Si l’implication du régime iranien dans les événements survenus depuis le 7 octobre est avérée, comme vous l’affirmez dans votre livre, comment expliquer qu’Israël qui veut autant se débarrasser de l’Iran que l’Iran d’Israël, n’a pas encore bombardé Téhéran ?

Alors, j’ai posé la question pendant que j’étais en Israël, à des officiers. Ils me disent : « On ne peut pas être partout en même temps. Aujourd’hui, on est pris sur beaucoup de fronts. » Ils sont pris évidemment au nord d’Israël avec les attaques quotidiennes du Hezbollah. Ils sont pris au sud, évidemment avec le Hamas. Ils connaissent aussi de fortes tensions avec la Syrie. Donc aujourd’hui, les Israéliens, si vous voulez, sont pris, je dirais, de toutes parts. Ils me disent qu’ils n’ont pas la capacité aujourd’hui d’un affrontement avec l’Iran, mais ça ne veut pas dire que ça ne viendra pas. En fait, aujourd’hui, on est complètement dans une guerre qui est une guerre asymétrique.

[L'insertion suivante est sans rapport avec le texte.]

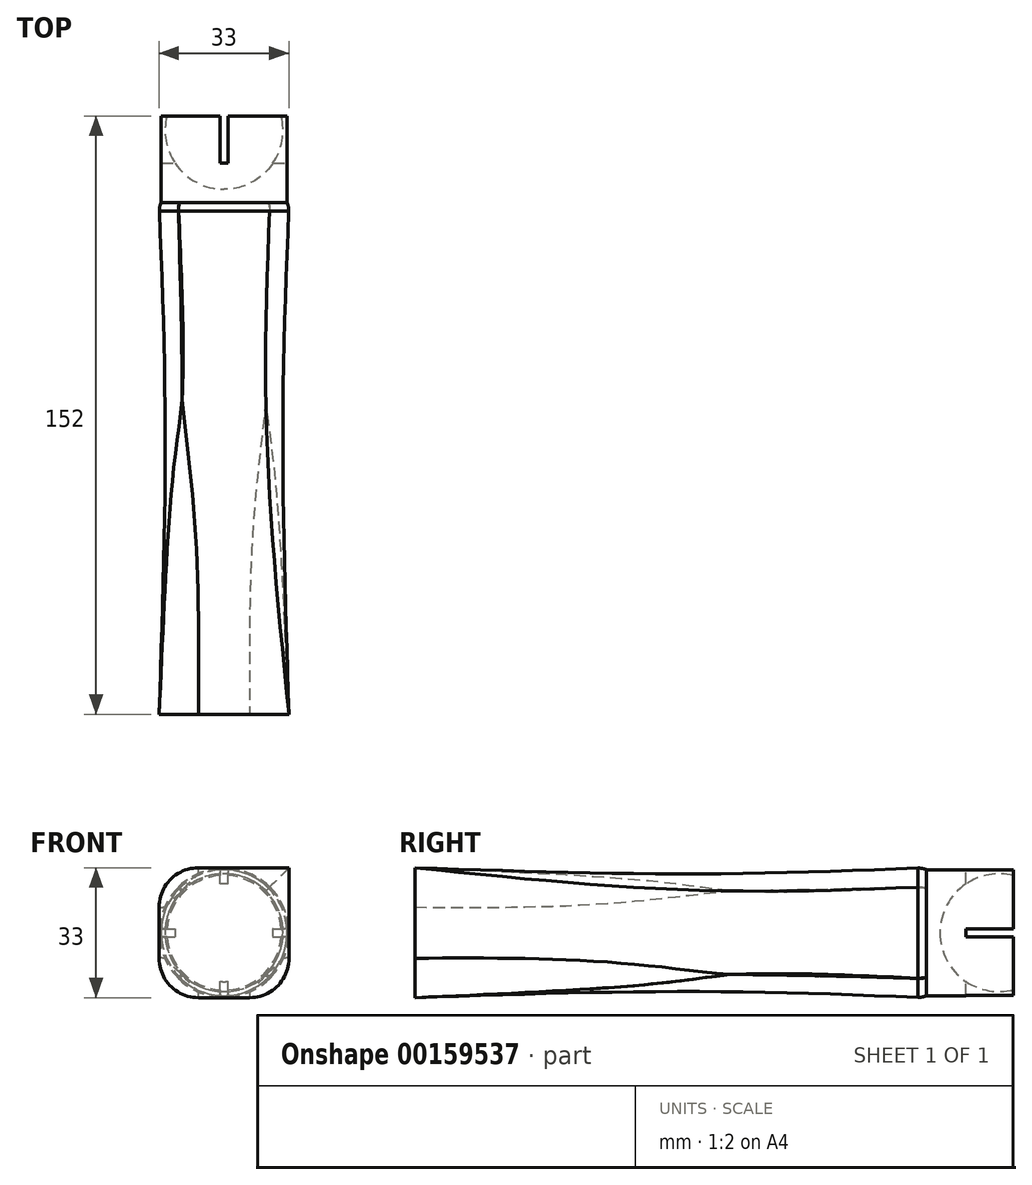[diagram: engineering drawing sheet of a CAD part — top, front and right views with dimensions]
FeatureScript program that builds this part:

Vous avez expliqué que vos sources pour ce livre vont des opposants intérieurs aux anciens pasdarans, en passant par des diplomates, des sociologues, des conseillers présidentiels, voire le fils en exil du dernier chah d’Iran. Quelles leçons avez-vous tirées de ces conversations sur l’avenir de ce pays dont vous êtes issu et auquel vous restez manifestement attaché ?

Écoutez, il y a une conclusion en tout cas que j’ai tirée, qui est qu’aujourd’hui, le régime, je pense, est profondément fragilisé. Réellement. Si les oppositions iraniennes aujourd’hui, pour appeler un chat un chat, ont du mal encore à se coordonner, il y a quelque chose qui est en train de se mettre en place. Je pense moi que, aujourd’hui, les oppositions iraniennes, qu’elles soient de gauche ou monarchistes, peu importe, je pense qu’elles veulent tous aller dans le sens en fait de la mise en place d’une démocratie en tout cas, ou au moins en ce qui concerne les monarchistes, d’un régime monarchiste parlementaire. Donc il y a quelque chose qui est en train de se passer. Il y a des dialogues qui sont compliqués, évidemment, mais ce qu’on peut regretter, c’est que les puissances occidentales ne soutiennent pas suffisamment les opposants iraniens. Ces opposants sont hétérogènes, ça va des Kurdes aux monarchistes, en passant par des opposants apolitiques. On trouve ces derniers parmi les jeunes générations qui veulent juste se débarrasser du régime islamiste. Et je pense qu’il y a au sein du régime et au sein des services de renseignements une forte prise de conscience aujourd’hui des menaces , comme j’ai pu le constater en parcourant et analysant des documents que j’ai pu obtenir. Les dirigeants sont conscients qu’ils vont avoir beaucoup de mal à aller contre la révolution générationnelle qui les guette. N’oublions pas que la moyenne d’âge des Iraniens, c’est 32 ans. Quelque chose est en train de basculer. Alors, ça ne veut pas dire que le régime va tomber demain ou après-demain, Ça prendra du temps, assurément. J’ai le sentiment, moi, que l’Occident, quand même, ne se prépare pas assez à ces changements qui, tôt ou tard,vont arriver. Ce sera peut-être dans un an, dans deux ans, je n’en sais rien. Mais en tout cas, ces changements, ils vont arriver.

(Propos recueillis par Tirthankar Chanda)

La face cachée des mollahs: le livre noir de la République islamique d’Iran, par Emmanuel Razavi. Éditions du Cerf, 226 pages, 22 euros.